There is a tendency among Catholics to pick the examples of saints and examples from the Scripture that reaffirm our own worst traits. Those of us disposed to "taking on" hierarchies love the image of Christ with the money-changers or rebuking the Pharisees. Those of us who delight in sharp words take comfort in St. Jerome's personality. I think that a restorative is to develop a devotion to a saint who repulses us. For me this has been Ste. Therese de Lisieux. Quite frankly, she leaves me cold. Her example sets my instincts to run or at least to roll my eyes, yet she has been proclaimed a Doctor of the Church by our Holy Father, so I force myself to read her writings, to study her example, and to do so with charity and the desire to be corrected. I find myself often floored by her when I approach her with an open mind and heart.
I am not saying that I am completely converted nor that I no longer have an urge to giggle once in a while. I still am much more attracted to the examples of St. Thomas Aquinas and St. Dominic and those great men of action who threw the book at the heretics and could roll up their sleeves and fight it out with the Albigensians, but I cannot say that my reading of Therese has been without benefit.
Since we cannot hope to transform our society without transforming ourselves first (or more correctly, without blocking the Holy Spirit in the work of transforming ourselves), I propose this sort of thing as the first step in rebuilding sound government in the West (Western Europe is just as much in the thralls of this idiocy as we are this side of the pond).

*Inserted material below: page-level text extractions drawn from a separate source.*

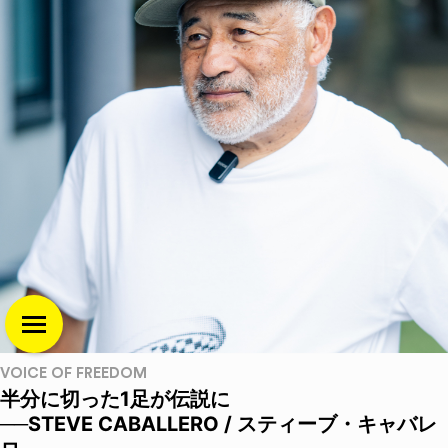
VOICE OF FREEDOM
半分に切った1足が伝説に
──STEVE CABALLERO / スティーブ・キャバレ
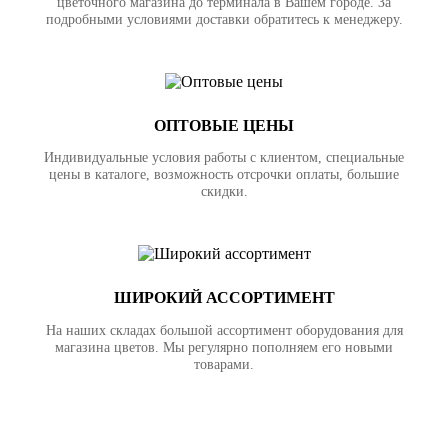
цветочного магазина до терминала в Вашем городе. За
подробными условиями доставки обратитесь к менеджеру.
ОПТОВЫЕ ЦЕНЫ
Индивидуальные условия работы с клиентом, специальные
цены в каталоге, возможность отсрочки оплаты, большие
скидки.
ШИРОКИЙ АССОРТИМЕНТ
На наших складах большой ассортимент оборудования для
магазина цветов. Мы регулярно пополняем его новыми
товарами.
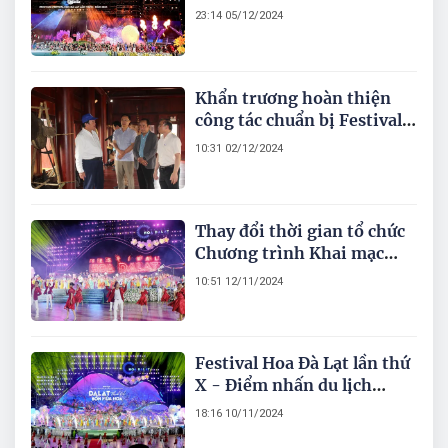
Bản giao hưởng sắc màu
23:14 05/12/2024
Khẩn trương hoàn thiện
công tác chuẩn bị Festival
Hoa Đà Lạt lần thứ X - năm
10:31 02/12/2024
2024 tại các địa phương
Thay đổi thời gian tổ chức
Chương trình Khai mạc
Festival Hoa Đà Lạt lần thứ
10:51 12/11/2024
X - năm 2024
Festival Hoa Đà Lạt lần thứ
X - Điểm nhấn du lịch
xanh và sáng tạo tại châu Á
18:16 10/11/2024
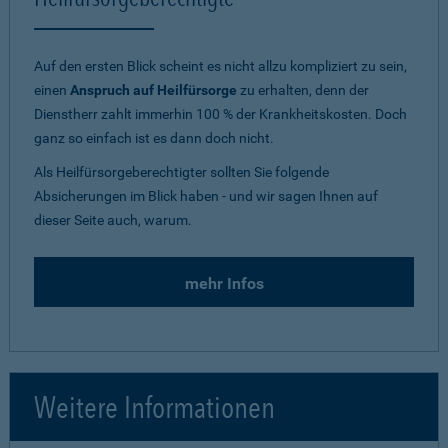
Auf den ersten Blick scheint es nicht allzu kompliziert zu sein,
einen
Anspruch auf Heilfürsorge
zu erhalten, denn der
Dienstherr zahlt immerhin 100 % der Krankheitskosten. Doch
ganz so einfach ist es dann doch nicht.
Als Heilfürsorgeberechtigter sollten Sie folgende
Absicherungen im Blick haben - und wir sagen Ihnen auf
dieser Seite auch, warum.
mehr Infos
Weitere Informationen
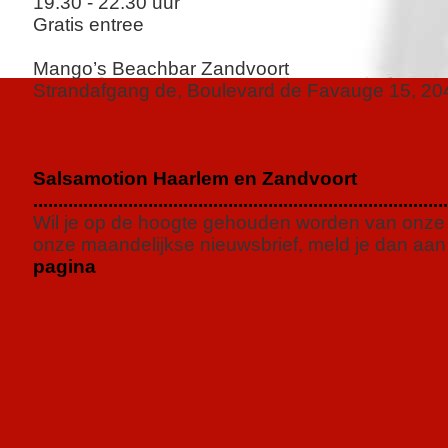
19.30 - 22.30 uur
Gratis entree
Mango’s Beachbar Zandvoort
Strandafgang de, Boulevard de Favauge 15, 20
Salsamotion Haarlem en Zandvoort
...................................................................................
Wil je op de hoogte gehouden worden van onze a
onze maandelijkse nieuwsbrief, meld je dan aa
pagina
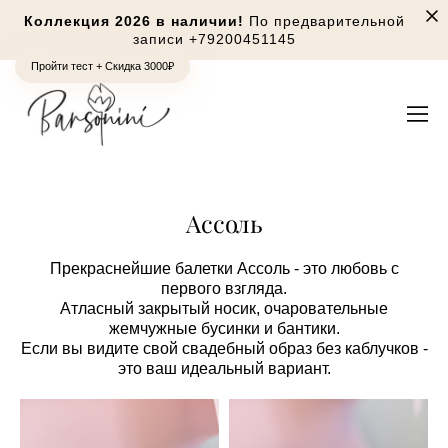
Коллекция 2026 в наличии!
По предварительной
записи
+79200451145
Пройти тест + Скидка 3000₽
Ассоль
Прекраснейшие балетки Ассоль - это любовь с
первого взгляда.
Атласный закрытый носик, очаровательные
жемчужные бусинки и бантики.
Если вы видите свой свадебный образ без каблучков -
это ваш идеальный вариант.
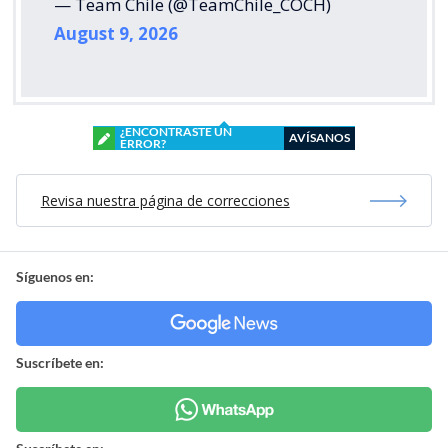
— Team Chile (@TeamChile_COCH)
August 9, 2026
¿ENCONTRASTE UN
AVÍSANOS
ERROR?
Revisa nuestra página de correcciones
Síguenos en:
Suscríbete en:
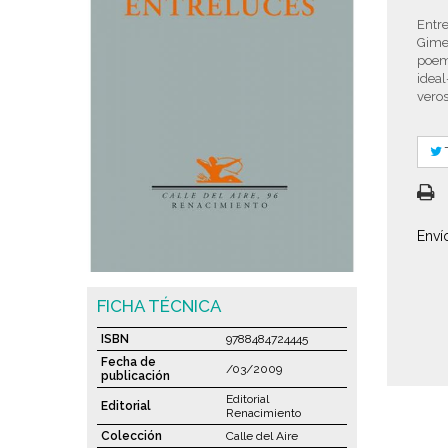
Entre
Gimen
poema
ideal
veros
Enví
FICHA TÉCNICA
ISBN
9788484724445
Fecha de
/03/2009
publicación
Editorial
Editorial
Renacimiento
Colección
Calle del Aire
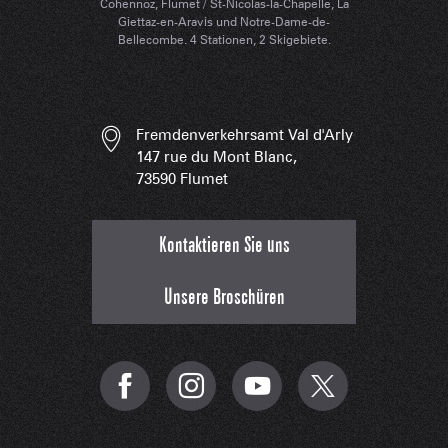
Cohennoz, Flumet / St-Nicolas-la-Chapelle, La
Giettaz-en-Aravis und Notre-Dame-de-
Bellecombe. 4 Stationen, 2 Skigebiete.
Fremdenverkehrsamt Val d'Arly
147 rue du Mont Blanc,
73590 Flumet
Kontaktieren Sie uns
Unsere Broschüren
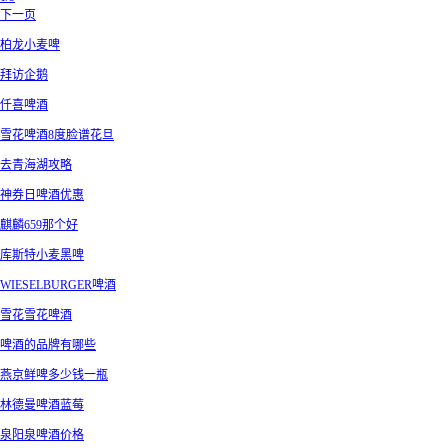
下一页
柏龙小麦啤
拜访企鹅
仟喜啤酒
雪花啤酒8度脸谱花旦
去青海湖攻略
神券日啤酒优惠
麒麟659那个好
库斯特小麦黑啤
WIESELBURGER啤酒
雪花雪花啤酒
啤酒的品牌有哪些
燕京鲜啤多少钱一瓶
林德曼啤酒蓝莓
泉阳泉啤酒价格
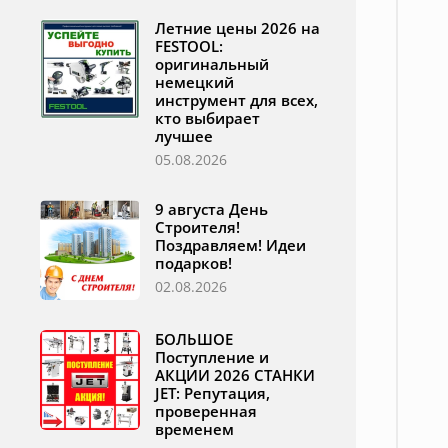
Летние цены 2026 на
FESTOOL:
оригинальный
немецкий
инструмент для всех,
кто выбирает
лучшее
05.08.2026
9 августа День
Строителя!
Поздравляем! Идеи
подарков!
02.08.2026
БОЛЬШОЕ
Поступление и
АКЦИИ 2026 СТАНКИ
JET: Репутация,
проверенная
временем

Posted by erik at October 22, 2003 12:11 AM | TrackBackYes, click on www.theresemovie.com as much as you can
Posted by: at August 6, 2004 12:50 PMDear Erik,
I suffered in the same way until I discovered that it was the saints admirers that were a larger problem than the saint. What she has to say is tremendously tough and disciplined.
But she's only one of my stumbling blocks. My most recent one is St. Francis. I find myself largely repulsed by the followers--so much so that I attribute their lapses in taste and sense to the good Saint himself. So I'm working on that one.

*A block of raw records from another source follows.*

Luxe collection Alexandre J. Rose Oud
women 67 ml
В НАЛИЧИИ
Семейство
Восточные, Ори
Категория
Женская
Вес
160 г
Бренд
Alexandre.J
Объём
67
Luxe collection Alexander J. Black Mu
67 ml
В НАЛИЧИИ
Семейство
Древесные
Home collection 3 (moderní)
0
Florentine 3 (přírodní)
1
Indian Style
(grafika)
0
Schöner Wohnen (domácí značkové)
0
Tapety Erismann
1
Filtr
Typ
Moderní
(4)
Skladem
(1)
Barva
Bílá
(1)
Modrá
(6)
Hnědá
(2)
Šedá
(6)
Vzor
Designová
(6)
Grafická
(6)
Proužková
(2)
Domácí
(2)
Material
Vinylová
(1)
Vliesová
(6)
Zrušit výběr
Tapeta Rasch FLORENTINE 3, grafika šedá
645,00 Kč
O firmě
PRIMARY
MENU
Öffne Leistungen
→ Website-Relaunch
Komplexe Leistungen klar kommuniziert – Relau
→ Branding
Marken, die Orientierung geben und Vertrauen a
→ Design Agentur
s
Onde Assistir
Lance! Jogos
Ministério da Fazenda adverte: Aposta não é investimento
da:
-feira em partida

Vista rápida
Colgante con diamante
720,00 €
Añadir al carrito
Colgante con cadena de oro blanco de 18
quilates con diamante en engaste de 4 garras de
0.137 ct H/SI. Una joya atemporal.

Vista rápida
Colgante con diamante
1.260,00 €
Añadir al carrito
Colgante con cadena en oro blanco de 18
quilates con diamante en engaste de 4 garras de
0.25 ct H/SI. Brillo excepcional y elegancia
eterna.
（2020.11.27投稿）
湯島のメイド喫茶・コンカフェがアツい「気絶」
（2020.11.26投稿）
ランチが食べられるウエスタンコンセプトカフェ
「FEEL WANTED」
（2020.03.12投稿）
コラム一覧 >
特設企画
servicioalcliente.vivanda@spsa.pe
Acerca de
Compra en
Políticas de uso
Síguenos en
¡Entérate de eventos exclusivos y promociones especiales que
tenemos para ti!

But yes, there is much to be learned from those who do not have our own proclivities. I have learned more from St. Therese than from a great many other more intellectual and tasteful saints.
(See Longenecker on the challenge St. Therese presents first and foremost to taste. It reminds me of a Dickens phrase I posted a while back describing the deliciously named Lady Dedlock, " She is perfectly well-bred. If she could be translated to heaven to-morrow, she might be expected to ascend without any rapture. "
shalom,
Steven
Yes! St. Francis has been subjected to much the same treatment, turned from who he was into a Garden Gnome/Hippy. The only real corrective for that image is to go back to the early documents of the order, particularly his own words where we find a much different St. Francis than the proto-hippy image that is bandied about (sadly even by one of the branches of the friars).
One of the best, most accurate representations of St. Francis in art is Messaien's St. Francois d'Assise. San Francisco Opera did it last year, and it had to have been one of the best operatic experiences I have had (and I have had many).
Posted by: Erik Keilholtz at October 22, 2003 2:28 PMThank you for further expanding on my somewhat inchoate ideas.
I admit that I share your first impressions of St Therese of Lisieux, but I have come to realize that much of my dismay comes more from the saccharin sentimentalizing of her in the popular media. I am looking forward to the DeFillipis movie. I have also found that reading her in the original French brings much more clarity than reading the somewhat fulsome translations out there.